Loughborough Estate faces another HMRC winding-up petition as residents slam Labour election sham

The Loughborough Estate Management Board faced its second HMRC winding-up petition in seven months at the High Court yesterday. Residents’ representatives in attendance at the hearing in the Rolls Building …

Loughborough Estate faces another HMRC winding-up petition as residents slam Labour election sham

The Loughborough Estate Management Board faced its second HMRC winding-up petition in seven months at the High Court yesterday. Residents’ representatives in attendance at the hearing in the Rolls Building in Fetter Lane, EC4 were placed under strict instructions from the court not to divulge any details to the press.


However, Lambeth’s November 2025 audit which gave LEMB the lowest possible ‘No Assurance’ rating, uncovered not only questionable spending on gifts, foreign trips and petty cash, plus widespread procurement and governance failures, but no evidence whatsoever of VAT returns being filed, which raises speculation as to the grounds for the HMRC petition.

The first winding-up petition was filed in August 2025 and dismissed in October after LEMB supposedly reached a settlement with HMRC. The new petition suggests either that settlement was never paid, or LEMB has accumulated fresh tax debts in the intervening months.

[Loughborough residents demand Lambeth sack LEMB 15.10.25]
Loughborough Voices, the residents’ campaign group that has spent over six years exposing LEMB’s failures on repairs, maintenance, governance and financial management, has condemned a recent letter to residents from the Labour party seemingly taking credit for ‘standing up for you’ and claiming councillors have been ‘working with residents and the community to hold LEMB to account.’

Tim Gingell from residents group Loughborough Voices told Brixton Buzz that numerous assurances given by the council, including in December 2024 about closer work with residents, have not led to any meaningful joint action.

[Loughborough residents at Town Hall 15.10.25]
He went on to say that a recent letter from Labour delivered to residents attempted to take credit for the continuous pressure actually asserted by Loughborough Voices. It gives the false impression that councillors “have been working assiduously with residents to effect change” and was “quite galling, to say the least.”

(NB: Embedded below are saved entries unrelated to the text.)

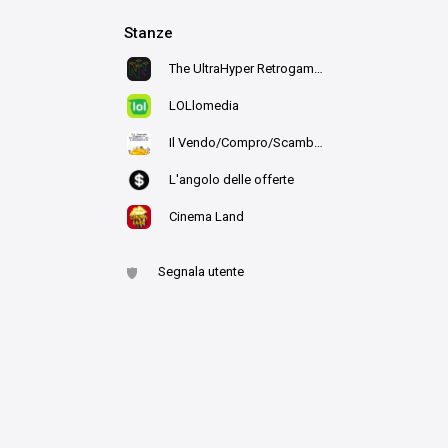
Stanze
The UltraHyper Retrogaming Room
LOLlomedia
Il Vendo/Compro/Scambio di Ludo
L'angolo delle offerte
Cinema Land
Segnala utente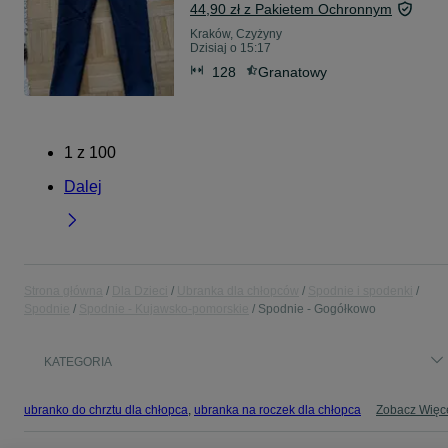
44,90 zł z Pakietem Ochronnym
Kraków, Czyżyny
Dzisiaj o 15:17
128
Granatowy
1
z
100
Dalej
Strona główna
Dla Dzieci
Ubranka dla chłopców
Spodnie i spodenki
Spodnie
Spodnie - Kujawsko-pomorskie
Spodnie - Gogółkowo
KATEGORIA
ubranko do chrztu dla chłopca
,
ubranka na roczek dla chłopca
Zobacz Więc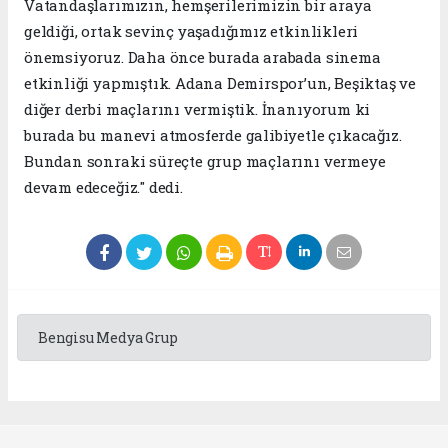
Vatandaşlarımızın, hemşerilerimizin bir araya
geldiği, ortak sevinç yaşadığımız etkinlikleri
önemsiyoruz. Daha önce burada arabada sinema
etkinliği yapmıştık. Adana Demirspor’un, Beşiktaş ve
diğer derbi maçlarını vermiştik. İnanıyorum ki
burada bu manevi atmosferde galibiyetle çıkacağız.
Bundan sonraki süreçte grup maçlarını vermeye
devam edeceğiz." dedi.
Bengisu Medya Grup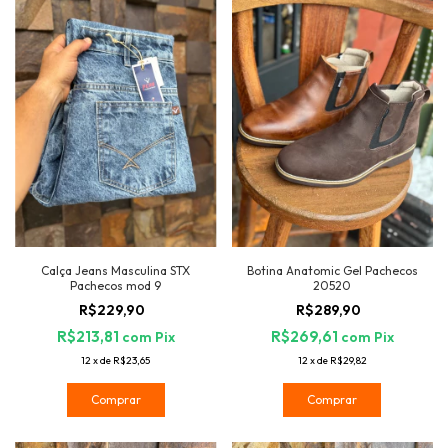
Calça Jeans Masculina STX
Botina Anatomic Gel Pachecos
Pachecos mod 9
20520
R$229,90
R$289,90
R$213,81
R$269,61
com
Pix
com
Pix
12
x
de
R$23,65
12
x
de
R$29,82
Comprar
Comprar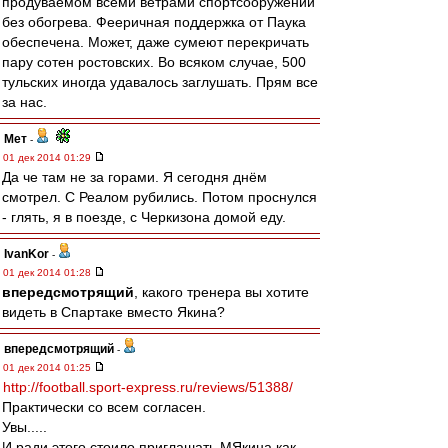
продуваемом всеми ветрами спортсооружении
без обогрева. Фееричная поддержка от Паука
обеспечена. Может, даже сумеют перекричать
пару сотен ростовских. Во всяком случае, 500
тульских иногда удавалось заглушать. Прям все
за нас.
Мет
-
01 дек 2014 01:29
Да че там не за горами. Я сегодня днём
смотрел. С Реалом рубились. Потом проснулся
- глять, я в поезде, с Черкизона домой еду.
IvanKor
-
01 дек 2014 01:28
впередсмотрящий
, какого тренера вы хотите
видеть в Спартаке вместо Якина?
впередсмотрящий
-
01 дек 2014 01:25
http://football.sport-express.ru/reviews/51388/
Практически со всем согласен.
Увы.....
И ради этого стоило приглашать МЯкина как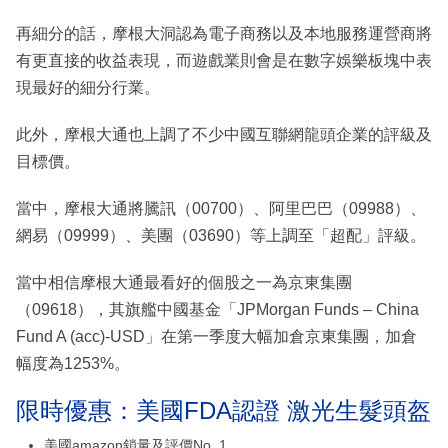
再細分的話，摩根大洞認為電子商務以及本地服務運營商將
有更直接的收益表現，而遊戲業則會是在數字娛樂板塊中表
現最好的細分行業。
此外，摩根大通也上調了不少中國互聯網龍頭企業的評級及
目標價。
當中，摩根大通將騰訊（00700）、阿里巴巴（09988）、
網易（09999）、美團（03690）等上調至「超配」評級。
當中相信摩根大通最看好的個股之一為京東集團
（09618），其旗艦中國基金「JPMorgan Funds – China
Fund A (acc)-USD」在第一季度大幅加倉京東集團，加倉
幅度為1253%。
限時優惠：美國FDA認證 激光生髮頭盔
美國amazon鎖量及評價No. 1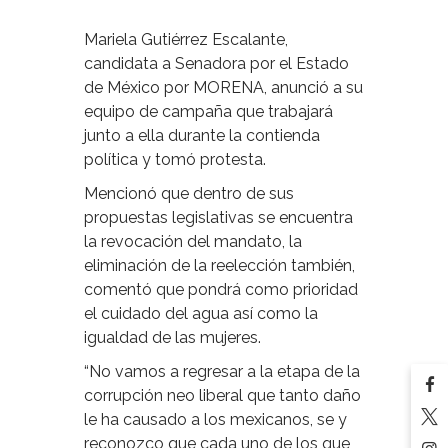
Mariela Gutiérrez Escalante,
candidata a Senadora por el Estado
de México por MORENA, anunció a su
equipo de campaña que trabajará
junto a ella durante la contienda
política y tomó protesta.
Mencionó que dentro de sus
propuestas legislativas se encuentra
la revocación del mandato, la
eliminación de la reelección también,
comentó que pondrá como prioridad
el cuidado del agua así como la
igualdad de las mujeres.
“No vamos a regresar a la etapa de la
corrupción neo liberal que tanto daño
le ha causado a los mexicanos, se y
reconozco que cada uno de los que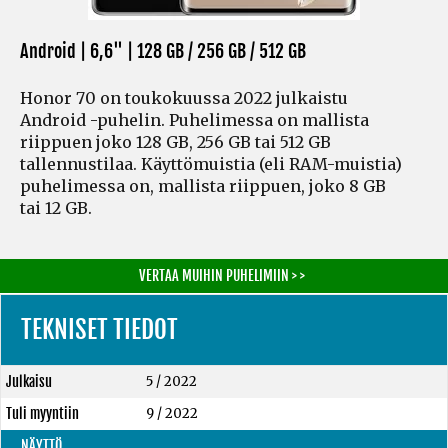
Android | 6,6" |
128 GB / 256 GB / 512 GB
Honor 70 on toukokuussa 2022 julkaistu
Android -puhelin. Puhelimessa on mallista
riippuen joko 128 GB, 256 GB tai 512 GB
tallennustilaa. Käyttömuistia
(eli RAM-muistia)
puhelimessa on, mallista riippuen, joko 8 GB
tai 12 GB.
VERTAA MUIHIN PUHELIMIIN > >
TEKNISET TIEDOT
Julkaisu
5 / 2022
Tuli myyntiin
9 / 2022
NÄYTTÖ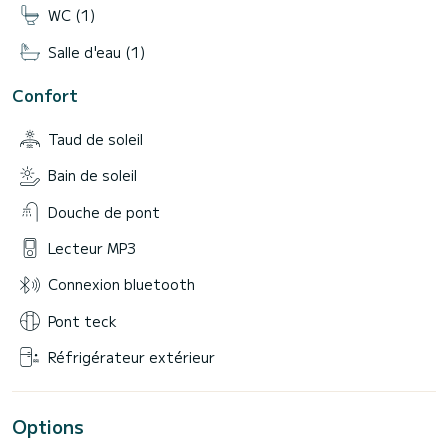
WC (1)
Salle d'eau (1)
Confort
Taud de soleil
Bain de soleil
Douche de pont
Lecteur MP3
Connexion bluetooth
Pont teck
Réfrigérateur extérieur
Options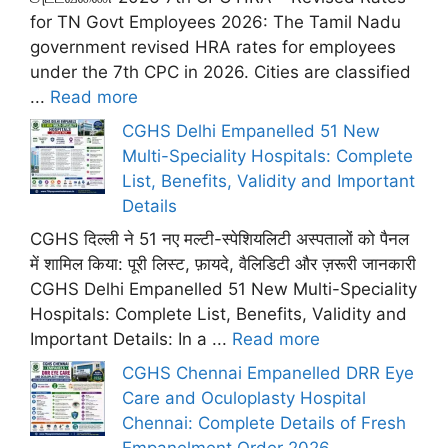
for TN Govt Employees 2026: The Tamil Nadu
government revised HRA rates for employees
under the 7th CPC in 2026. Cities are classified
...
Read more
CGHS Delhi Empanelled 51 New
Multi-Speciality Hospitals: Complete
List, Benefits, Validity and Important
Details
CGHS दिल्ली ने 51 नए मल्टी-स्पेशियलिटी अस्पतालों को पैनल
में शामिल किया: पूरी लिस्ट, फ़ायदे, वैलिडिटी और ज़रूरी जानकारी
CGHS Delhi Empanelled 51 New Multi-Speciality
Hospitals: Complete List, Benefits, Validity and
Important Details: In a ...
Read more
CGHS Chennai Empanelled DRR Eye
Care and Oculoplasty Hospital
Chennai: Complete Details of Fresh
Empanelment Order 2026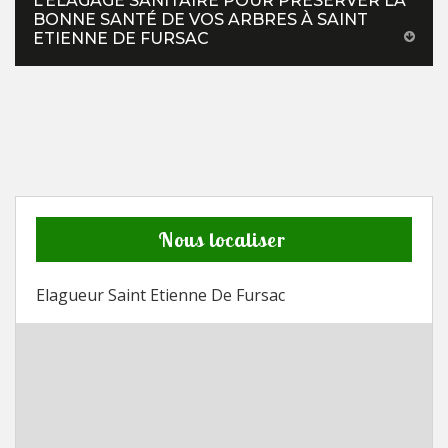
L’ÉLAGAGE SANITAIRE POUR PRÉSERVER LA
BONNE SANTÉ DE VOS ARBRES À SAINT
ETIENNE DE FURSAC
Nous localiser
Elagueur Saint Etienne De Fursac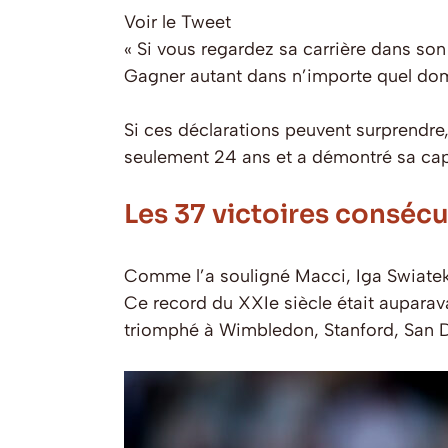
Voir le Tweet
«
Si vous regardez sa carrière dans son
Gagner autant dans n’importe quel dom
Si ces déclarations peuvent surprendre
seulement 24 ans et a démontré sa capac
Les 37 victoires consécu
Comme l’a souligné Macci, Iga Swiatek 
Ce record du XXIe siècle était auparav
triomphé à Wimbledon, Stanford, San D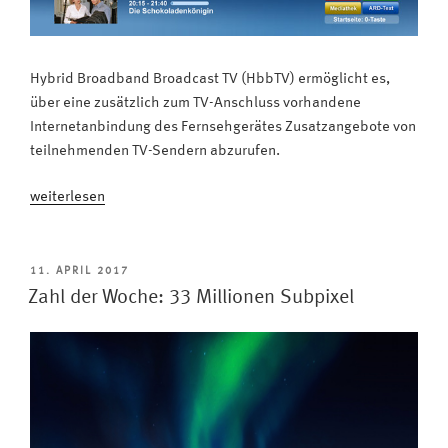
Hybrid Broadband Broadcast TV (HbbTV) ermöglicht es,
über eine zusätzlich zum TV-Anschluss vorhandene
Internetanbindung des Fernsehgerätes Zusatzangebote von
teilnehmenden TV-Sendern abzurufen.
„Schnell
weiterlesen
erklärt:
Was
ist
VERÖFFENTLICHT
11. APRIL 2017
AM
HbbTV?“
Zahl der Woche: 33 Millionen Subpixel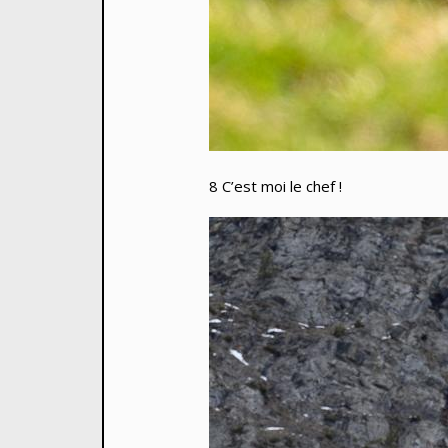
8 C’est moi le chef !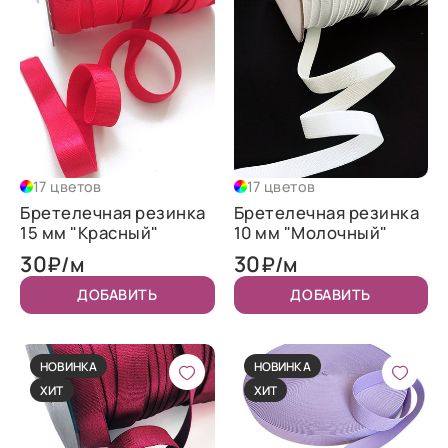
17 цветов
17 цветов
Бретелечная резинка
Бретелечная резинка
15 мм "Красный"
10 мм "Молочный"
30
30
₽/м
₽/м
ДОБАВИТЬ
ДОБАВИТЬ
НОВИНКА
НОВИНКА
ХИТ
ХИТ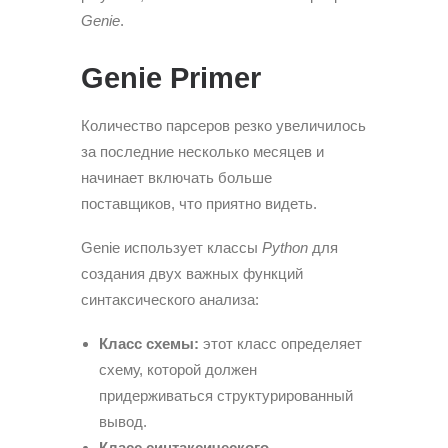
Genie
.
Genie Primer
Количество парсеров резко увеличилось
за последние несколько месяцев и
начинает включать больше
поставщиков, что приятно видеть.
Genie использует классы
Python
для
создания двух важных функций
синтаксического анализа:
Класс схемы:
этот класс определяет
схему, которой должен
придерживаться структурированный
вывод.
Класс синтаксического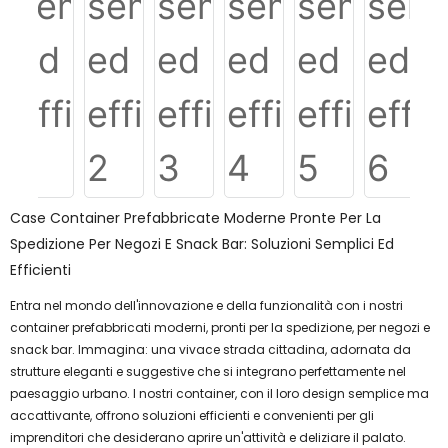
Case Container Prefabbricate Moderne Pronte Per La
Spedizione Per Negozi E Snack Bar: Soluzioni Semplici Ed
Efficienti
Entra nel mondo dell'innovazione e della funzionalità con i nostri
container prefabbricati moderni, pronti per la spedizione, per negozi e
snack bar. Immagina: una vivace strada cittadina, adornata da
strutture eleganti e suggestive che si integrano perfettamente nel
paesaggio urbano. I nostri container, con il loro design semplice ma
accattivante, offrono soluzioni efficienti e convenienti per gli
imprenditori che desiderano aprire un'attività e deliziare il palato.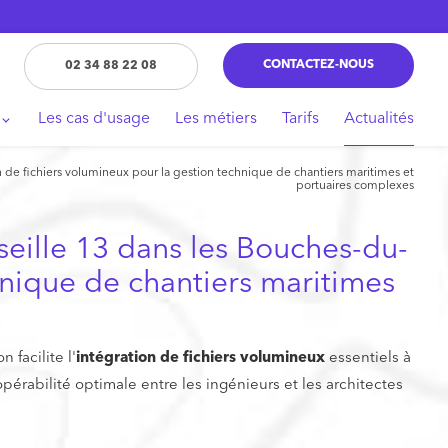
CONTACTEZ-NOUS
02 34 88 22 08
Les cas d'usage
Les métiers
Tarifs
Actualités
 de fichiers volumineux pour la gestion technique de chantiers maritimes et
portuaires complexes
eille 13 dans les Bouches-du-
hnique de chantiers maritimes
n facilite l'
intégration de fichiers volumineux
essentiels à
ropérabilité optimale entre les ingénieurs et les architectes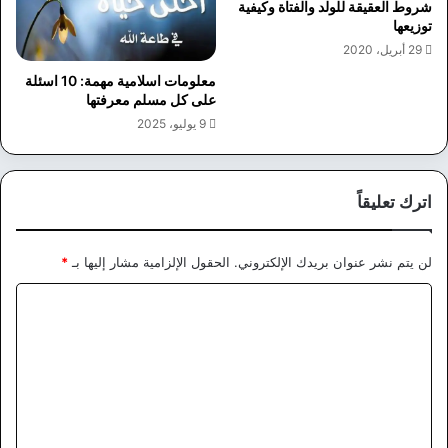
شروط العقيقة للولد والفتاة وكيفية
توزيعها
29 أبريل، 2020
معلومات اسلامية مهمة: 10 اسئلة
على كل مسلم معرفتها
9 يوليو، 2025
اترك تعليقاً
لن يتم نشر عنوان بريدك الإلكتروني.
الحقول الإلزامية مشار إليها بـ
*
ا
ل
ت
ع
ل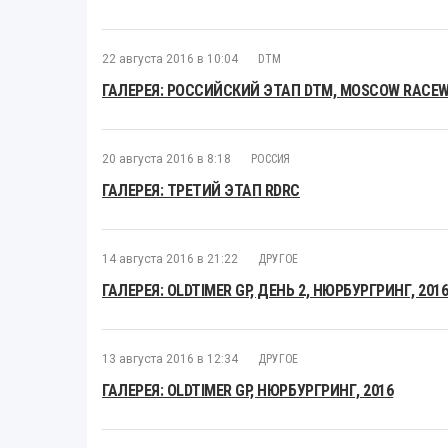
22 августа 2016 в 10:04
DTM
ГАЛЕРЕЯ: РОССИЙСКИЙ ЭТАП DTM, MOSCOW RACEWA
20 августа 2016 в 8:18
РОССИЯ
ГАЛЕРЕЯ: ТРЕТИЙ ЭТАП RDRC
14 августа 2016 в 21:22
ДРУГОЕ
ГАЛЕРЕЯ: OLDTIMER GP, ДЕНЬ 2, НЮРБУРГРИНГ, 201
13 августа 2016 в 12:34
ДРУГОЕ
ГАЛЕРЕЯ: OLDTIMER GP, НЮРБУРГРИНГ, 2016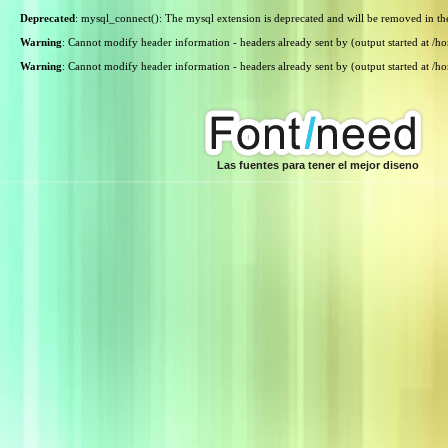
Deprecated
: mysql_connect(): The mysql extension is deprecated and will be removed in th
Warning
: Cannot modify header information - headers already sent by (output started at /
Warning
: Cannot modify header information - headers already sent by (output started at /
Las fuentes para tener el mejor diseno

“Better oversight over the last six years would have got us to the point we are now much sooner.” – Tim Gingell from residents group Loughborough Voices

The residents’ campaign has secured national news and television coverage, while LEMB chair Peter Shorinwa’s notorious “devil” letter made it into Private Eye’s Rotten Boroughs section, helping to force Lambeth Council into action after years of inaction.

In a statement, Loughborough Voices said:

“Residents must not be gaslit into believing that the authorities who failed to act for so long were all along leading the struggle on our behalf. The history of this estate says otherwise.” – Tim Gingell from residents group Loughborough Voices

LEMB has been managing the 1,000-home estate for fifteen years under chair Peter Shorinwa, funded with £3 million per year of public money from Lambeth Council. Over that time, Loughborough Voices say, LEMB took an organisation with reserves and surpluses and drove it into deficit.

[£450k worth of LEMB gifts which some residents brand as ‘tat’]
Questionable expenditure included approximately £450,000 on LEMB-branded gifts without clear public accounting, foreign trips to Turkey and Las Palmas, and widespread failures in procurement and governance – culminating in two HMRC Winding-up petitions in seven months.

As LEMB’s long list of failings began to attract media attention, 68 percent of residents voted in February 2025 to remove LEMB and return management to Lambeth Council. LEMB declared the ballot invalid citing procedural issues.

However it took until 17 March 2026 for Labour-run Lambeth to issue a final warning giving LEMB fourteen days to re-run the Continuation Ballot, convene a valid AGM, and distribute the long-delayed audit to residents, threatening High Court action if LEMB did not comply by 30 March.

[Residents complain that repairs are not carried out]
With that deadline now passed and all eyes on Lambeth’s next move, Loughborough Voices’ analysis of the MMA now reveals that the council had far stronger powers over LEMB than it has publicly admitted. The Management Agreement allows Lambeth to terminate the agreement immediately if LEMB becomes insolvent, take control via Supervision Notice for serious failings, or end the agreement following a breach process – exposing repeated claims of “limited powers” as potentially misleading.

Despite arguably having these powers under existing MMA, Lambeth took political cover behind Housing Secretary Steve Reed in December 2025, asking the Streatham MP and former Lambeth leader to look at national rules governing Tenant Management Organisations to give councils stronger powers over failing TMOs like LEMB.

Reed has not responded publicly to Lambeth’s request but was reported yesterday by The i Paper as the headline speaker at a Labour Party “curry night” fundraiser in October where major housing developers paid £2,000 per table for access – the kind of access that social housing groups and homeless charities told The i Paper they are denied.

Brixton Buzz has contacted Lambeth Council and LEMB for comment on the latest Winding-up petition.